Encierro sin resultados

La Biblia dice en 2º de Samuel 13: 38 Así huyó Absalón y se fue a Gesur, y estuvo allá tres años.

El segundo hijo de David que murió fue Amnón. Algunas interpretaciones rabínicas dicen que el propio David fue quien sentenció que el pecado con Betsabé debería pagarse con cuatro tantos y fueron exactamente cuatro sus hijos que murieron: 1. El recién nacido que tuvo con Betsabé. 2. Amnón. 3. El propio Absalón y 4. Adonías.

La historia de Absalón es una de las más desgarradoras descripciones de cómo un hijo puede traer tanta tristeza a un padre cuando crece voluntarioso, sin dirección y consentido a pesar de sus acciones negativas. David amaba a su hijo Absalón mucho. Cuando mató a Amnón hizo que regresará de Gesur a donde había ido con su abuelo. Tuvo tres años de encierro.

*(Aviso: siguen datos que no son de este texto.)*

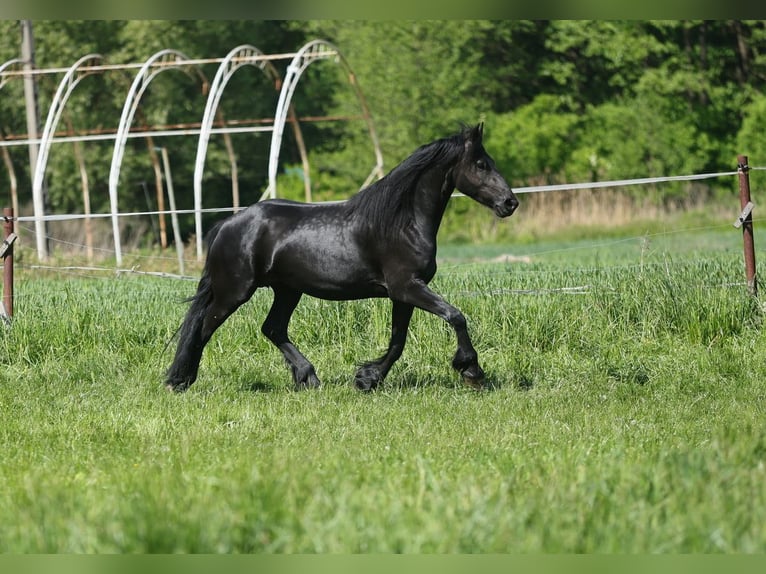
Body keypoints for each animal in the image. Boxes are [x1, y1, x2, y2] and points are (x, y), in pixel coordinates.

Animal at [165, 124, 520, 394]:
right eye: (481, 164)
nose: (510, 202)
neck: (401, 222)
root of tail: (227, 225)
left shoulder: (403, 294)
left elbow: (398, 341)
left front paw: (367, 379)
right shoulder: (408, 287)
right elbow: (455, 316)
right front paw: (471, 370)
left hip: (287, 290)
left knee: (273, 328)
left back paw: (308, 378)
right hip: (234, 292)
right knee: (203, 328)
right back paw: (180, 381)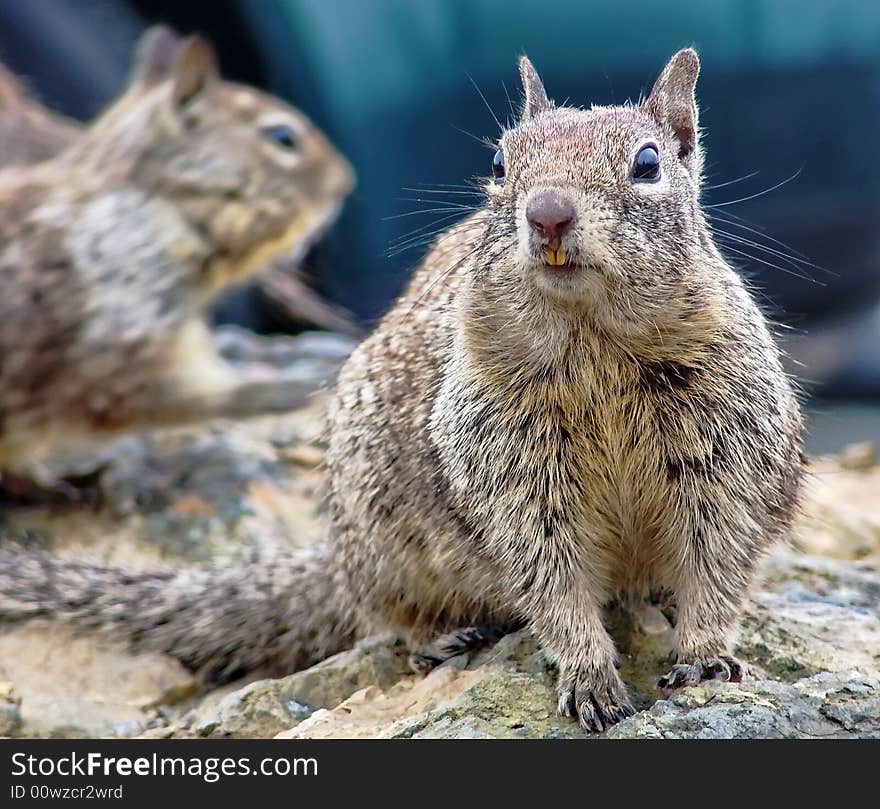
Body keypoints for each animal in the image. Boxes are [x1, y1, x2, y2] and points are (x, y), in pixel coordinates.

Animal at [0, 28, 354, 470]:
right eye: (283, 138)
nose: (348, 182)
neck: (164, 206)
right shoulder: (128, 336)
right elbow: (202, 396)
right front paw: (301, 387)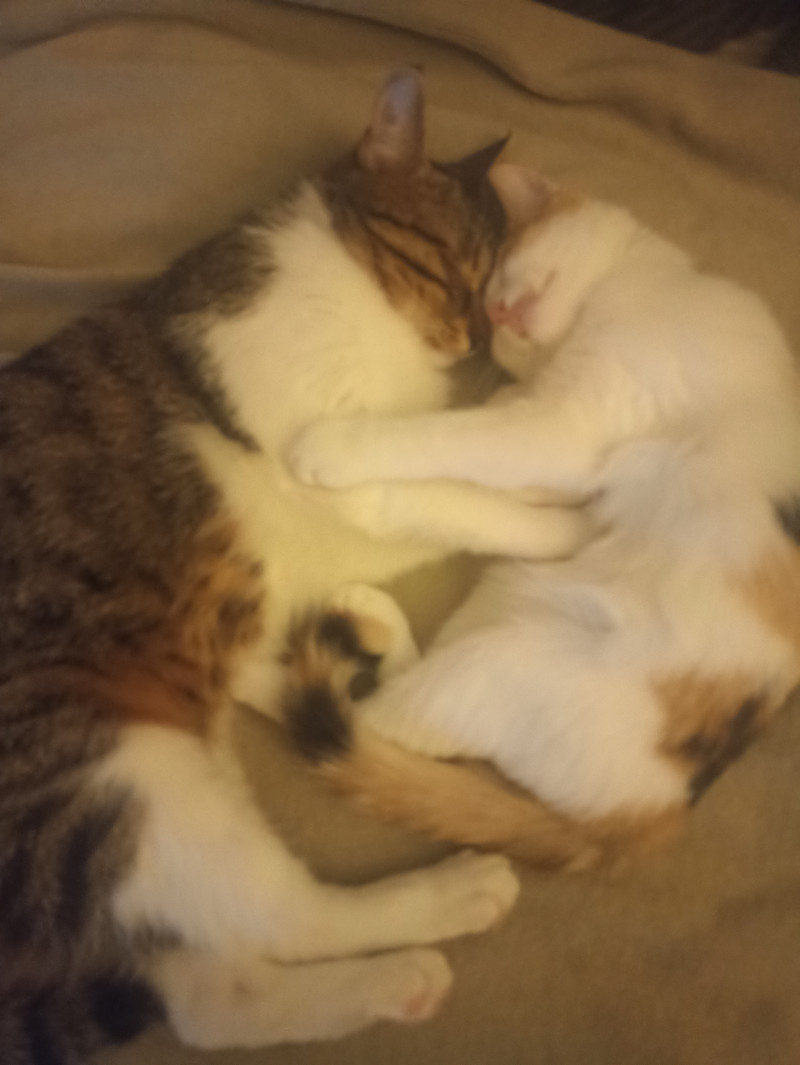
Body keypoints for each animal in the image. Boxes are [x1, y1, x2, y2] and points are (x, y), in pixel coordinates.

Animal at [0, 74, 602, 1062]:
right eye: (457, 270)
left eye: (494, 291)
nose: (474, 339)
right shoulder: (348, 471)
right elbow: (451, 483)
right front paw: (563, 522)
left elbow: (465, 456)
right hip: (118, 778)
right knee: (289, 920)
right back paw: (445, 900)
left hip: (171, 780)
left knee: (217, 994)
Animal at [286, 160, 800, 870]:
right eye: (491, 311)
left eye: (502, 272)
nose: (499, 312)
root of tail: (656, 816)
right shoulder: (559, 439)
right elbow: (495, 455)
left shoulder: (565, 429)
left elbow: (445, 435)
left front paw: (335, 448)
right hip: (500, 607)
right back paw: (375, 611)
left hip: (494, 665)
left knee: (374, 724)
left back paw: (358, 503)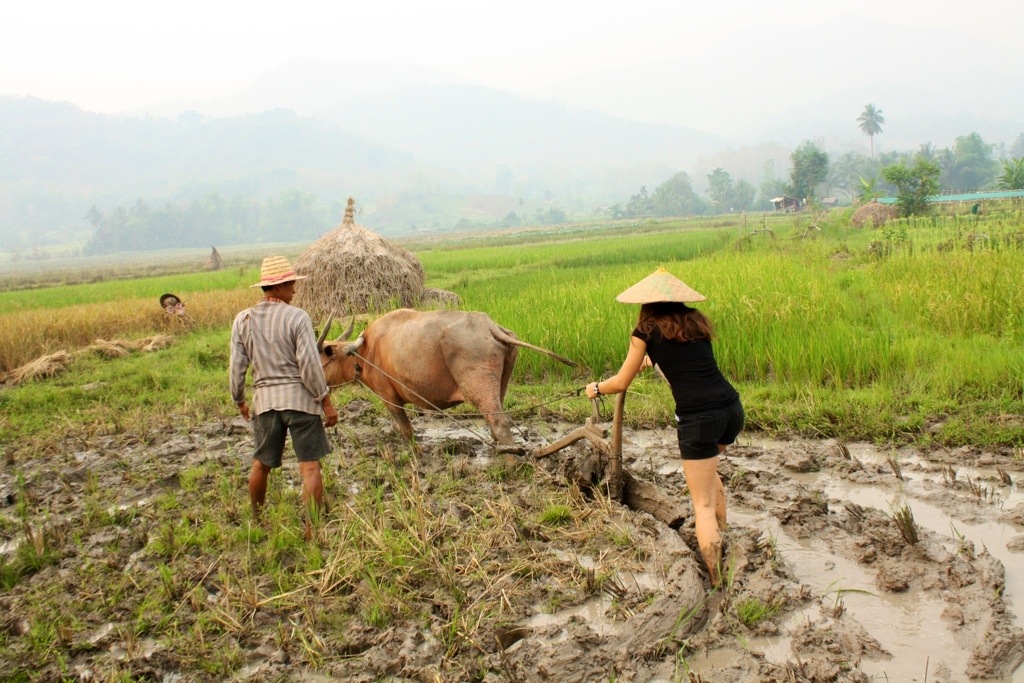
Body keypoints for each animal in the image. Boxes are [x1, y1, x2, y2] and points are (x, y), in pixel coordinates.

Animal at [318, 309, 576, 445]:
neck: (363, 351)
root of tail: (488, 326)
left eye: (320, 356)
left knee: (499, 423)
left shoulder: (389, 398)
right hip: (500, 382)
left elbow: (407, 431)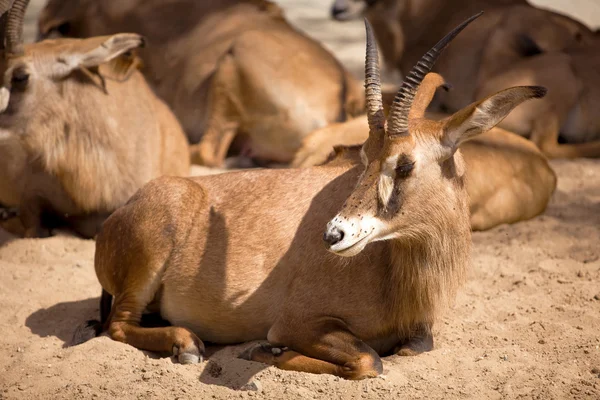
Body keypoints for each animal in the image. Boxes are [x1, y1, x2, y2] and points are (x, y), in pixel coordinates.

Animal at [81, 14, 548, 378]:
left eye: (404, 164)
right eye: (363, 156)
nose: (334, 235)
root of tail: (122, 212)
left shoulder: (418, 333)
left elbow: (412, 347)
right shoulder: (296, 322)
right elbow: (369, 360)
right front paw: (265, 350)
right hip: (145, 269)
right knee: (117, 326)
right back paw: (186, 344)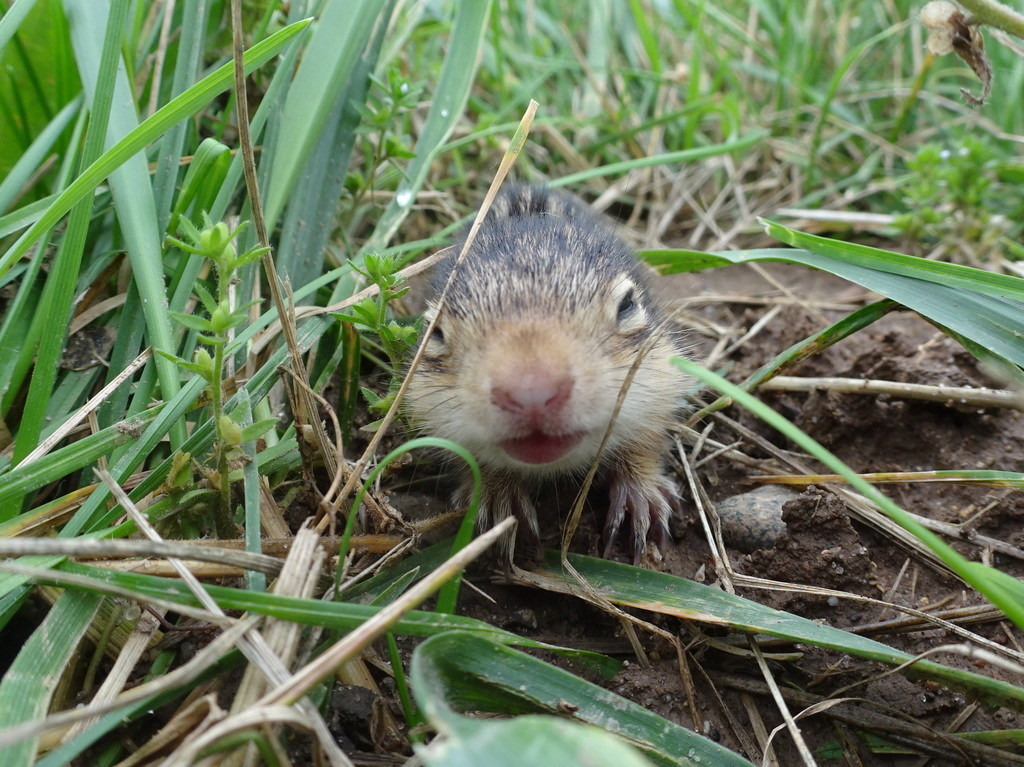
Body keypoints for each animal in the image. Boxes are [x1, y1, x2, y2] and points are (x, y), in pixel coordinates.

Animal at [405, 185, 690, 564]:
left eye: (627, 305)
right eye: (435, 333)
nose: (532, 394)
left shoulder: (660, 379)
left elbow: (646, 440)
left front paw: (639, 494)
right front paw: (498, 499)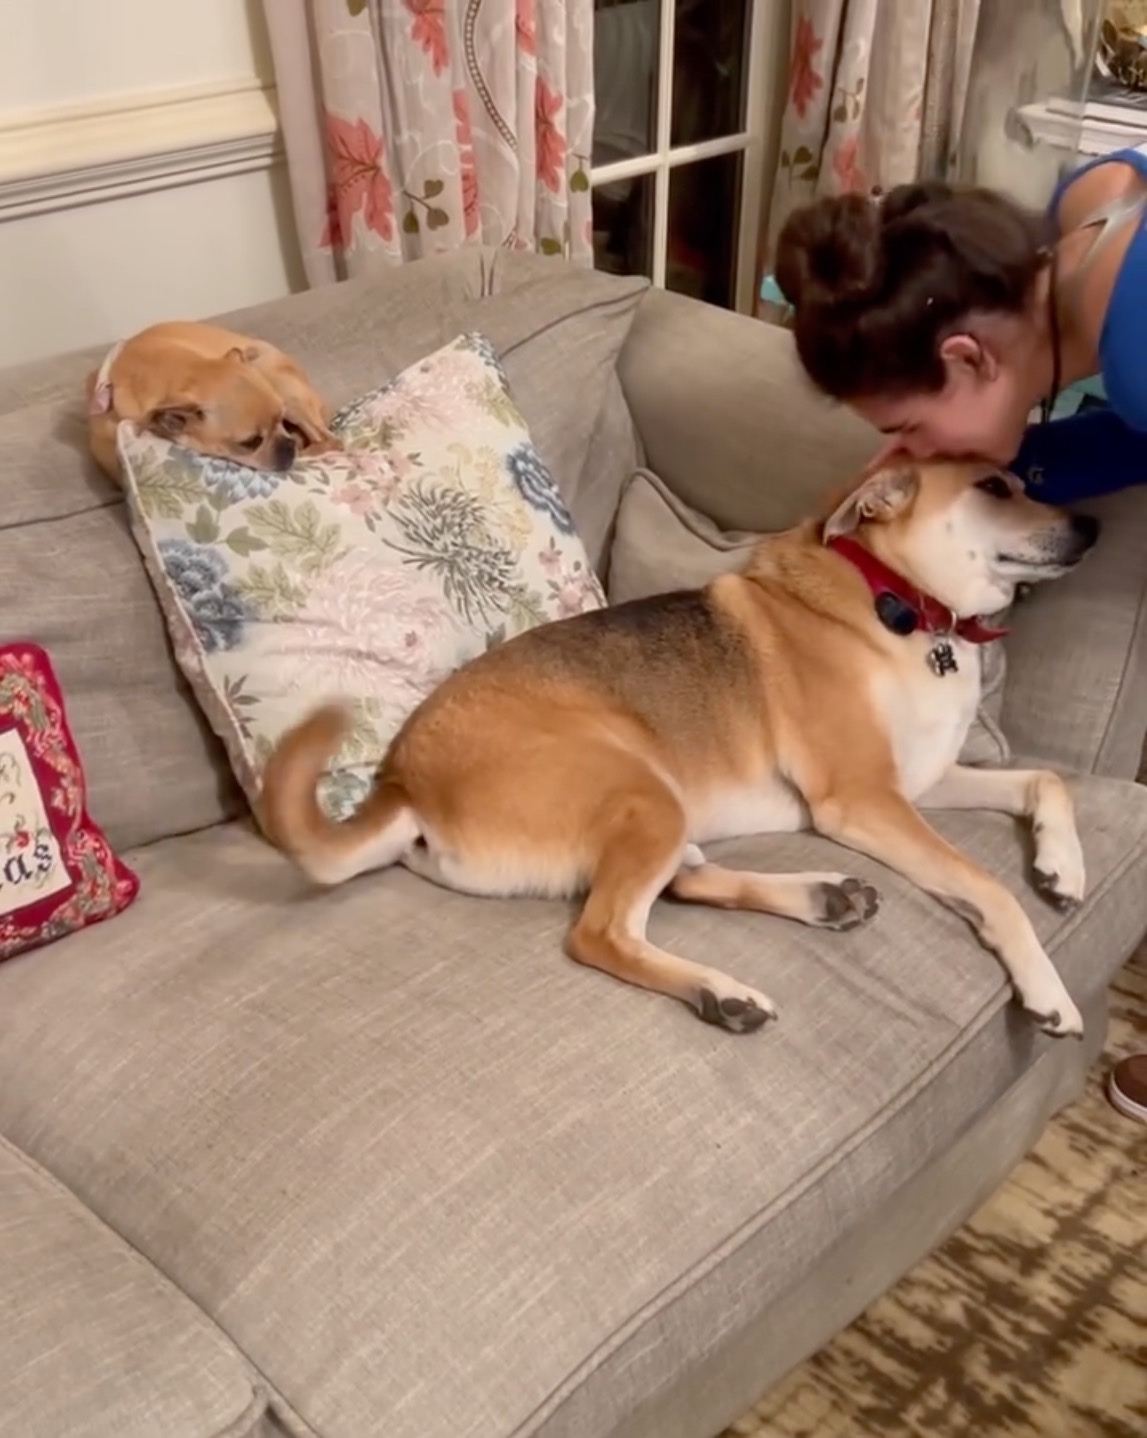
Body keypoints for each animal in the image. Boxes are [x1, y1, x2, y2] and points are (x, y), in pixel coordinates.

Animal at [264, 465, 1098, 1041]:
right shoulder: (863, 796)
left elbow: (1044, 781)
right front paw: (1046, 988)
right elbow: (987, 887)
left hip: (657, 810)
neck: (904, 604)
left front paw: (1062, 865)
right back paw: (721, 990)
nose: (1092, 524)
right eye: (992, 486)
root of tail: (402, 782)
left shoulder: (919, 785)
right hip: (644, 792)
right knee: (601, 933)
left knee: (683, 884)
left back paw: (820, 898)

Había huido de Jerusalén porque le había quitado la vida a su medio hermano Amnón quien había violado a su hermana Tamar y se había refugiado con el padre de su mamá que era el monarca de un reinado cercano a la tierra de Israel. Fueron tres años sin castigo tras los cuales regresó a Jerusalén donde no pudo ver a David su padre por dos años.

El confinamiento al que se sometió obligatoriamente Absalón poco pudo hacer por él. Encerrado tres años con su abuelo y dos sin poder ver a su padre, en lugar de domar su carácter, lo volvieron más dañino. El encierro o confinamiento no cambian a las personas en automático. Es el corazón donde se debe trabajar porque de allí nace lo bueno y lo malo.

Después de los tres años de exilio dorado porque no fue castigado, Absalón retornó a Israel donde tampoco fue castigado, sino confinado a una de las casas reales donde vivió igual como lo había hecho con su abuelo: tranquilamente, sin presión de ninguna clase y planeando lo que fue siempre su sueño: ser el rey de Israel.

Lo habría sido tal vez porque David lo amaba mucho. Además de tener una fuerte presencia física que lo hacía muy popular entre los judíos, pero su corazón estaba errado y quiso ser rey antes de que su padre muriera. De hecho lo persiguió para matarlo a fin de convertirse en su sucesor.

Su fracaso fue colosal y murió a manos de los soldados de David, quien todavía, hasta el final, lloró a su hijo, a pesar de la vergüenza y oprobio que le trajo a los ojos de todo el pueblo de Israel. La razón: lo quería demasiado y tal vez allí estuvo el gran yerro de David como padre: consintió tanto a Absalón que lo volvió voluntarioso.

La lección de la historia de Absalón es que toda conducta equivocada debe ser sancionada o disciplinada para evitar la mal formación del carácter de las personas. Dejar sin reprimenda a los hijos solo provocará que al crecer dañen a los padres y terminen dañándose ellos mismos. Pero que también el confinamiento sin un cambio, no sirve.